*EXERCISE AIM*: Pictures stay out of the copy, and everything else in the data below is repeated exactly.
----------
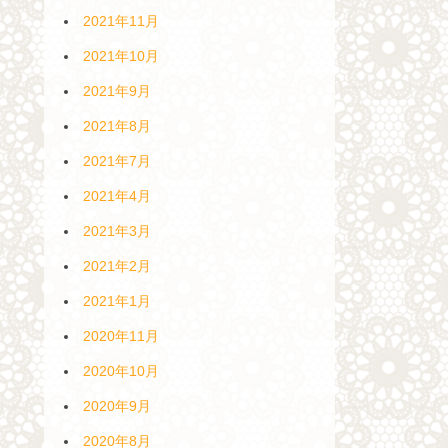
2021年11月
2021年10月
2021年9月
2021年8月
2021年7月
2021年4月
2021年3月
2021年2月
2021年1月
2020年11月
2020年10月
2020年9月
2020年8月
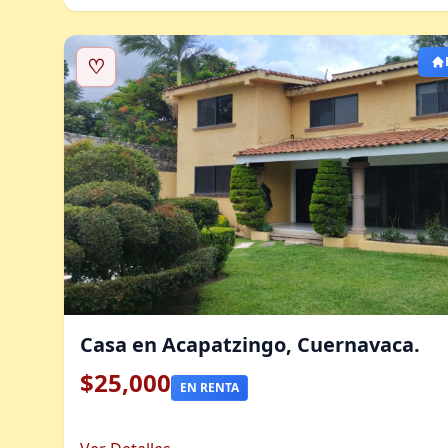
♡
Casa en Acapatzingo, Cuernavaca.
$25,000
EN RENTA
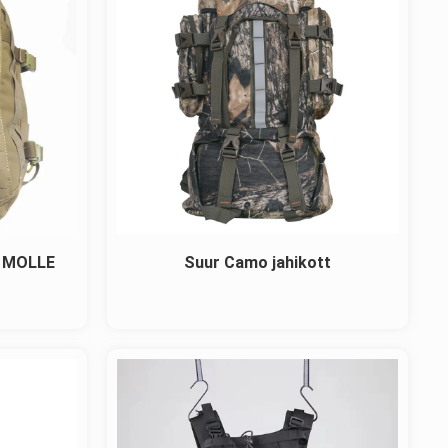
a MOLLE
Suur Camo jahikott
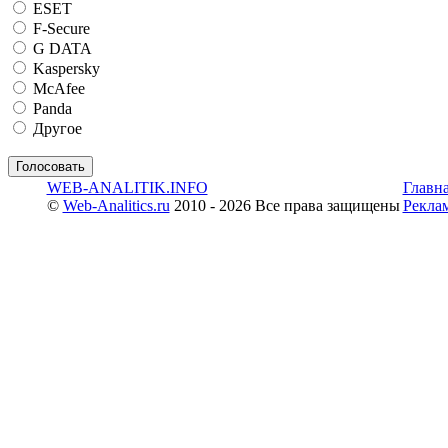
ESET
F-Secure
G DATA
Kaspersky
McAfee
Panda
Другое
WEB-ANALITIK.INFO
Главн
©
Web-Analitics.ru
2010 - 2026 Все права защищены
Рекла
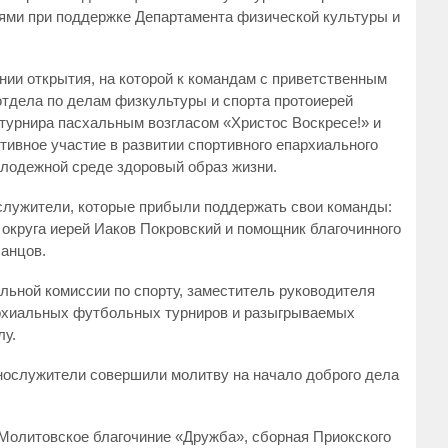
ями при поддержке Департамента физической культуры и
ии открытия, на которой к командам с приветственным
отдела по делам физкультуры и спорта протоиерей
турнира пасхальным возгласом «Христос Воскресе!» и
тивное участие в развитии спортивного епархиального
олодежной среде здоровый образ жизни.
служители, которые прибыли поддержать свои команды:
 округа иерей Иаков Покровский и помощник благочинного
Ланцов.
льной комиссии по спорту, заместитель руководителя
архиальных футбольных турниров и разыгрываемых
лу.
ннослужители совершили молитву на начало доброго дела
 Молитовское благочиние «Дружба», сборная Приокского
----------
*WORKED SOLUTION*:
2021年11月
2021年10月
2021年9月
2021年8月
2021年7月
2021年4月
2021年3月
2021年2月
2021年1月
2020年11月
2020年10月
2020年9月
2020年8月
♡
Casa en Acapatzingo, Cuernavaca.
$25,000
EN RENTA
a MOLLE
Suur Camo jahikott
ESET
F-Secure
G DATA
Kaspersky
McAfee
Panda
Другое
WEB-ANALITIK.INFO
Главн
©
Web-Analitics.ru
2010 - 2026 Все права защищены
Рекла
ями при поддержке Департамента физической культуры и
ии открытия, на которой к командам с приветственным
отдела по делам физкультуры и спорта протоиерей
турнира пасхальным возгласом «Христос Воскресе!» и
тивное участие в развитии спортивного епархиального
олодежной среде здоровый образ жизни.
служители, которые прибыли поддержать свои команды:
 округа иерей Иаков Покровский и помощник благочинного
Ланцов.
льной комиссии по спорту, заместитель руководителя
архиальных футбольных турниров и разыгрываемых
лу.
ннослужители совершили молитву на начало доброго дела
 Молитовское благочиние «Дружба», сборная Приокского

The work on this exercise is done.